It has been said before, but if you need another marker to show just how marginalized anti-virus technology is becoming, research carried out by Lastline Labs really brings the message home.
The summary of their findings below probably confirm your worst suspicions about malware and AV
- On Day 0, only 51% of antivirus scanners detected new malware samples
- When none of the antivirus scanners detected a malware sample on the first day, it took an average of two days for at least one antivirus scanner to detect it
- After two weeks, there was a notable bump in detection rates (up to 61%), indicating a common lag time for antivirus vendors
- Over the course of 365 days, no single antivirus scanner had a perfect day - a day in which it caught every new malware sample
- After a year, there are samples that 10% of the scanners still do not detect
What is even more sobering is this comment “Our hypothesis is that the least detectable malware is designed to both evade detection and fingerprint the analysis environment”

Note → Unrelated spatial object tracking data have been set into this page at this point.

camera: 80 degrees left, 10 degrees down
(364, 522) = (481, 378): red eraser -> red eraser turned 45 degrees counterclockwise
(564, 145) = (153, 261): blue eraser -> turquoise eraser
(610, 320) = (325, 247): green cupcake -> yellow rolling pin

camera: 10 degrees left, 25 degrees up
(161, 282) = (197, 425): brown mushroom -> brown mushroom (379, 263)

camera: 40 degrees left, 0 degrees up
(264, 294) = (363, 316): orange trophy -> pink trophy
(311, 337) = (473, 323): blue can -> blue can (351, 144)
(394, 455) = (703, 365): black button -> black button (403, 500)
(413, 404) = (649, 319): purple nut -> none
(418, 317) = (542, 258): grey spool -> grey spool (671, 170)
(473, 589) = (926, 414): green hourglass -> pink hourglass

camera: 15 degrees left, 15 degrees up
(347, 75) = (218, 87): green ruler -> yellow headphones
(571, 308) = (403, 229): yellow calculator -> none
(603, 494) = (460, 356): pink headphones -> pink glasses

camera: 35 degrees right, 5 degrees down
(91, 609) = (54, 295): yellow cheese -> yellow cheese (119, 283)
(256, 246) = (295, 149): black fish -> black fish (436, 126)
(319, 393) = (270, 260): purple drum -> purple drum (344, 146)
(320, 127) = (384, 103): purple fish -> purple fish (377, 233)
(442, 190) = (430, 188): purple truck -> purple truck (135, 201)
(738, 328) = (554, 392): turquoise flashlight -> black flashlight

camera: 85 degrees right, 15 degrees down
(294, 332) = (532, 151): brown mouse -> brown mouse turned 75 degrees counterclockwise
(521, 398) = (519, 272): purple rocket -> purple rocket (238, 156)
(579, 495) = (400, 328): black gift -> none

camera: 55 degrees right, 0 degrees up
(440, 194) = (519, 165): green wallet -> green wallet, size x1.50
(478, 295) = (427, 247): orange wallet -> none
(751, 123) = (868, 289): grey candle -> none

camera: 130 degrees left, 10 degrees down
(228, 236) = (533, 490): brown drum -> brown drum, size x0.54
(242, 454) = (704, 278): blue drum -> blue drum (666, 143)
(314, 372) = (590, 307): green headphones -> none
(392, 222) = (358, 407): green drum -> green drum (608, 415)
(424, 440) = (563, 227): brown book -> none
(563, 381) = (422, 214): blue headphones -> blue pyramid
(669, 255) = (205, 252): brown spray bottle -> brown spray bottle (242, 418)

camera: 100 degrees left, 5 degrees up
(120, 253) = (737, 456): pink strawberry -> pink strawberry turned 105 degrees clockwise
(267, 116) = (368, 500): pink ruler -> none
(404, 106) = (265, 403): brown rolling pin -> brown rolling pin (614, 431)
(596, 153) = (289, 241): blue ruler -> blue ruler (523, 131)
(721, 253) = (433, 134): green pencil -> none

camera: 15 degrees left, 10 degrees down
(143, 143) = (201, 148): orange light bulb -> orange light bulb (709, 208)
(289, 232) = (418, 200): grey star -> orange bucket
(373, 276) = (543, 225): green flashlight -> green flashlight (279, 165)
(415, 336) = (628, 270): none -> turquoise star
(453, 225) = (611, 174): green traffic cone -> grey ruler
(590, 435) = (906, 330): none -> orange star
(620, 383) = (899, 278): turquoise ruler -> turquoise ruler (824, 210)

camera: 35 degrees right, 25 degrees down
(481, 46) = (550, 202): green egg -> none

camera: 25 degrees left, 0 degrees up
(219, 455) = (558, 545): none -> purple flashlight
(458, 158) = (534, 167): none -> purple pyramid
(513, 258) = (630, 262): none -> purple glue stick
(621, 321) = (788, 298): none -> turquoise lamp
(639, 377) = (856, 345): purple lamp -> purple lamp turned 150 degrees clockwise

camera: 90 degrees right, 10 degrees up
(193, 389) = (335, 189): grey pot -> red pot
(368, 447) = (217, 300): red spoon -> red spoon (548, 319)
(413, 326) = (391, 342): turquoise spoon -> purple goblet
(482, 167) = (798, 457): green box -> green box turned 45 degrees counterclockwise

In other words, the malware that AV is detecting is the basic, ‘mass market’ stuff. This leaves the serious, most damaging, targeted malware undetected, precisely the kind of malware we REALLY need to be concerned with.
For example, malware being used purposefully to steal payment card data, intellectual property, R&D work and financial information, or being used to leverage extortion, industrial or political espionage.
The conclusion from Lastline Labs is that AV must be operated in conjunction with other technologies that improve malware identification. A comprehensive security strategy is really the only response that is going to cut it – system hardening, file integrity monitoring, log analysis and breach detection as contingency, implemented in conjunction with rigorously-operated security best practices.